Die Generation Z ist mit dem Smartphone aufgewachsen und wird sicherlich Ansprüche im Wohnungssektor haben. Der Wunsch die Gebäudeautomation über das Smartphone bedienen zu können sowie die Unterstützung im Alltag wird im Wohnungsmarkt sicherlich zu Veränderungen führen.

Wie die Stadt in Zukunft aussehen wird

Immobilienexperten wie Engel und Völkers prophezeien, dass sich das Leben der Zukunft in sogenannten Ballungszentren abspielen wird. Wohnraum, Arbeitsplatz, Einkaufsmöglichkeiten, Restaurants, Bars und viele andere Möglichkeiten zur Freizeitgestaltung sollen das Leben in Quartieren angenehm gestalten. Das klassische Büro könnte daher bald ausgedient haben.

Mit der Digitalisierung und der anstehenden Umstellung von physischen zu elektronischen Datengrundlagen befasst sich heute beinahe jedes Unternehmen sehr intensiv. Steigende politische Unsicherheiten und Umweltereignisse führen dazu, dass Leute vermehrt gezwungen werden, von zu Hause aus zu arbeiten. Haben sich die Leute einmal zu Hause installiert, könnte sich die neue Arbeitsweise vermehrt etablieren. Dadurch könnten sich Einsparpotentiale in den Büroflächen ergeben.

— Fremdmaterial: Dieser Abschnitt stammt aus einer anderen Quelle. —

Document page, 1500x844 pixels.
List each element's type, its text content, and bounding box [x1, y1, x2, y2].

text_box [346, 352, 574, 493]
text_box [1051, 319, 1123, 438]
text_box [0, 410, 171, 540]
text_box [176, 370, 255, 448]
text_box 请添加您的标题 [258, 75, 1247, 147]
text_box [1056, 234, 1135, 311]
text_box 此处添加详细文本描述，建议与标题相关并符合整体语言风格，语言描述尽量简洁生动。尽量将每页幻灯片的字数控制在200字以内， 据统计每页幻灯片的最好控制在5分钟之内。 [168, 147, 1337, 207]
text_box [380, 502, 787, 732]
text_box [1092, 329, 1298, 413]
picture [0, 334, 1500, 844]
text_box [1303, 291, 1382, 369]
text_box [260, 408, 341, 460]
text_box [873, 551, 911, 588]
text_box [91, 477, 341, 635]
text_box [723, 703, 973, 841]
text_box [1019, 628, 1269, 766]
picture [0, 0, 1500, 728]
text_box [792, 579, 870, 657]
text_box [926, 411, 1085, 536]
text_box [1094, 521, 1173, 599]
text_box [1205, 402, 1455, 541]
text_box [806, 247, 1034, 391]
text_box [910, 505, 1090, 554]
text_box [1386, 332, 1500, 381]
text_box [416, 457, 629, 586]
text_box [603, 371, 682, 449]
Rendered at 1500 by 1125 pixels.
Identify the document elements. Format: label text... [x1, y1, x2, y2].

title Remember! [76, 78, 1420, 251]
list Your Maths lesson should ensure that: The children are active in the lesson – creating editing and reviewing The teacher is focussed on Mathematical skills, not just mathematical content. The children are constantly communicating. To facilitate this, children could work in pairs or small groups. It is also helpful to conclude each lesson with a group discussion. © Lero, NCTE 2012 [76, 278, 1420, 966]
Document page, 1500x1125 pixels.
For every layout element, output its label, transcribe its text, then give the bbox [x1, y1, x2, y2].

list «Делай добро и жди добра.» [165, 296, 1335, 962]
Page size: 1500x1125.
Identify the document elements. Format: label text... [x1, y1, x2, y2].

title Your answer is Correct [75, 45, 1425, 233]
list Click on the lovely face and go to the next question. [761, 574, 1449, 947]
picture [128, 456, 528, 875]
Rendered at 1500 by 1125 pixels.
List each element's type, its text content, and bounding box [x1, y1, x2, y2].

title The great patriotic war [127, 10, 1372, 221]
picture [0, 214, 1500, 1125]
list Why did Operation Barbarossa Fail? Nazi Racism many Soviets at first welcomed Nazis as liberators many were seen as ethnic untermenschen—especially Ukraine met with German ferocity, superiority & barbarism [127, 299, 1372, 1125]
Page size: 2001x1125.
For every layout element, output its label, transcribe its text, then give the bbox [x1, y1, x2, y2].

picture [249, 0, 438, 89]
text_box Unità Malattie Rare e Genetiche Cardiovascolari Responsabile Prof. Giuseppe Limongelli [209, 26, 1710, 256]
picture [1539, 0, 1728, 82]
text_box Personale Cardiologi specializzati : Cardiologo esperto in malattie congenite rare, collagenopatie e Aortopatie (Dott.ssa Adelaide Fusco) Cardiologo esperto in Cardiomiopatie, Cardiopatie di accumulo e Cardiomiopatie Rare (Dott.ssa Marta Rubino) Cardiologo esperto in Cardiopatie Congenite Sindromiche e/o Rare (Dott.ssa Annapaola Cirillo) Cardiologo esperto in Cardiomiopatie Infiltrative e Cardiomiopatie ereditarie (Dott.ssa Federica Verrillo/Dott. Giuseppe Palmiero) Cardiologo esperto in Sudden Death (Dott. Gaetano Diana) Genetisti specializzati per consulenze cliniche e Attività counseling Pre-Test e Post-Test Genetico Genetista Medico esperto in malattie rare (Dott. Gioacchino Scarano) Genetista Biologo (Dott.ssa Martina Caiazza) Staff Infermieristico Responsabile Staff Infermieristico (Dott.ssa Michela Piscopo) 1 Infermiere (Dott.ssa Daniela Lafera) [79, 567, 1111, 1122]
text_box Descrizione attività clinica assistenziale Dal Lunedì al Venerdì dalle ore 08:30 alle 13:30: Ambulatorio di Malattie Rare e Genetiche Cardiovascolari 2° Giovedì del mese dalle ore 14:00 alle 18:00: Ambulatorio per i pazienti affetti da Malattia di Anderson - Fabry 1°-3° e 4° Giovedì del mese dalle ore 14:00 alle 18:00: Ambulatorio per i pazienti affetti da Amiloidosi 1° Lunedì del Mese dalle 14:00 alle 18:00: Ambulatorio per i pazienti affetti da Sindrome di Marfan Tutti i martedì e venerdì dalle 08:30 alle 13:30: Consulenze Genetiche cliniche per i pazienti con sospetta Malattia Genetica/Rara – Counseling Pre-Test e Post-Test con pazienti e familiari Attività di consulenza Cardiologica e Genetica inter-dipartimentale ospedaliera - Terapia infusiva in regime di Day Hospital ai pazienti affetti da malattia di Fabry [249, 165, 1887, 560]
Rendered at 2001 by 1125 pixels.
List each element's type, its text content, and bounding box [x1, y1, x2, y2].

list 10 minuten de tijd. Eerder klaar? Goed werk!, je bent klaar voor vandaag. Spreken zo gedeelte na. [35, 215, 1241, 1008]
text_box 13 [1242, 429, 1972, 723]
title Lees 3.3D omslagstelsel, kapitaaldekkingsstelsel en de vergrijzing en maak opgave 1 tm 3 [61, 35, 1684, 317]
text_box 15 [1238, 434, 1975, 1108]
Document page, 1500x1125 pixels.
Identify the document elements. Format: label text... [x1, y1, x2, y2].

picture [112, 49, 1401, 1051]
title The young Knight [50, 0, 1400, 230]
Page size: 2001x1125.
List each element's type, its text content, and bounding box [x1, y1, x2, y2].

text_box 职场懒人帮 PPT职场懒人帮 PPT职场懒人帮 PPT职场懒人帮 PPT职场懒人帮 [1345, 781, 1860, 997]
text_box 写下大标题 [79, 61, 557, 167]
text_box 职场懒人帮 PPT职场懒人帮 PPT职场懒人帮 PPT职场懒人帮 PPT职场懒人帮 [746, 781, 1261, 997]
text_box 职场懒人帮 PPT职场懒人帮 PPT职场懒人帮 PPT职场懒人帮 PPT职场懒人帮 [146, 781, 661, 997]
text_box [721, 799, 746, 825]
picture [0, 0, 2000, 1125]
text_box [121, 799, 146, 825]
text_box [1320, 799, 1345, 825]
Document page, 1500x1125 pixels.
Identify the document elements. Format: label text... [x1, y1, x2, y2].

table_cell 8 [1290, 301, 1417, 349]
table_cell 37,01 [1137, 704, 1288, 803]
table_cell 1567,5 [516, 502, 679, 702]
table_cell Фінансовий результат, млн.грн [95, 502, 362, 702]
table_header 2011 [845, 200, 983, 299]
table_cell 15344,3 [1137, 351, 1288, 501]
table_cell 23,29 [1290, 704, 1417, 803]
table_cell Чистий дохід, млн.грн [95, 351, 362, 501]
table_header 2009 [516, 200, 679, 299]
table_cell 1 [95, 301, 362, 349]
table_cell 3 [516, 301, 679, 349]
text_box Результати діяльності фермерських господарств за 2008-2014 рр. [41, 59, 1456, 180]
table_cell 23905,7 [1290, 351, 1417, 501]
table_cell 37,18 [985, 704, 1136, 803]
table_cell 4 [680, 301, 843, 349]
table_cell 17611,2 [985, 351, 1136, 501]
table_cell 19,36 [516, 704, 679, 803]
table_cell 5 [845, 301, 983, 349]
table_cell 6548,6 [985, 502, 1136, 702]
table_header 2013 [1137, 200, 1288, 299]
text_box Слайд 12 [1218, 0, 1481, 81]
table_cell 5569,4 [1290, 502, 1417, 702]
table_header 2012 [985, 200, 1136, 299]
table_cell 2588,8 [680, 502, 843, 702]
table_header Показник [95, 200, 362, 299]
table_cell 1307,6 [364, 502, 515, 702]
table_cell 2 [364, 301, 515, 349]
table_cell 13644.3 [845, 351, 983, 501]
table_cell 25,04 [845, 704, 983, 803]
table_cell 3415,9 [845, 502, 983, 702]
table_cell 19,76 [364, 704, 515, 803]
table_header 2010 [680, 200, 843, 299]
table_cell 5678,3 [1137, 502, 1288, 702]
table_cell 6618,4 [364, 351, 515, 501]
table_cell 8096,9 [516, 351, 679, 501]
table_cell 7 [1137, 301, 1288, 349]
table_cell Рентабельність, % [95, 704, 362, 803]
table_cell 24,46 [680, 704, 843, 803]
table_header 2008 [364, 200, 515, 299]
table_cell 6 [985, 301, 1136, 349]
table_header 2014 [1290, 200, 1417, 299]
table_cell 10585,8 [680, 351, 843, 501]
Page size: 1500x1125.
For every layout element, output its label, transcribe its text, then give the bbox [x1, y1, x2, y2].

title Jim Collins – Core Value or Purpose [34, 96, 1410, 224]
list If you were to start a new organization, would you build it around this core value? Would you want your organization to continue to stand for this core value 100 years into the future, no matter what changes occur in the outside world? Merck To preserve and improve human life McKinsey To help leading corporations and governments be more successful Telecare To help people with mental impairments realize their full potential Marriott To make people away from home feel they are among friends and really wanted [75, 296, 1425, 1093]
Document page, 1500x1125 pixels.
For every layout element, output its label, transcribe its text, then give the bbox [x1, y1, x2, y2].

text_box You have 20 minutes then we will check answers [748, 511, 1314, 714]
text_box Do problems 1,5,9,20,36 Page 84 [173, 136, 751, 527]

Der Angebotsdruck auf die Städte nimmt zu

Der Druck auf die Stadtkerne wird weiter steigen. Die Städte bieten mit ihren guten ÖV – Anschlüssen, den zahlreichen Verpflegungs- und Ausgangsmöglichkeiten sowie interessanten Arbeitgebern, genau was sich die Digital Natives wünschen. Die Gemeinden in der Agglomeration und der Peripherie können da meist nicht mithalten.

Demographischer Wandel bringt weiteres Kundenpotential mit sich

Nicht nur Digital Natives könnten spannende Kunden für die neuen Wohnformen Microliving und Co-Living sein. Geburtenstarke Jahrgänge der Nachkriegszeit könnten die Marktanfrage an solchen Wohnangeboten zusätzlich ansteigen lassen. Diese Generation sucht nach Autonomie und Individualität. Zudem möchten sie solange wie möglich selbstständig leben und sind bei guter Gesundheit. Aus diesem Grund gewinnt das Wohnen an zentraler Lage gerade in dieser Altersklasse enorm an Bedeutung. (Zemp, et al, 2018, S. 8)

COVID-19 schüttelt den Wohnungsmarkt durcheinander

Gerade in Zeiten des Lockdowns hat das Alleinwohnen gemäss Gottlieb Duttweiler Institut wieder an Attraktivität eingebüsst. Mit dem eingeschränkten Aktionsradius fühlte man sich stark eingeschränkt. Wohnen nahm einen viel höheren Stellenwert ein. So waren in dieser Zeitperiode Personen im Vorteil, welche in den eigenen Garten oder zu Verwandten auf das Land ausweichen konnten.

Die wesentliche Frage, welche sich hier stellt, ist, ob dies nur ein kurzfristiger Schock war oder dies langfristige Auswirkungen mit sich bringen wird. Wie sich der Markt entwickeln wird, wird sich in Zukunft zeigen.

Dieser Beitrag ist während eines Projektes der Studierenden des MAS Immobilienmanagement entstanden.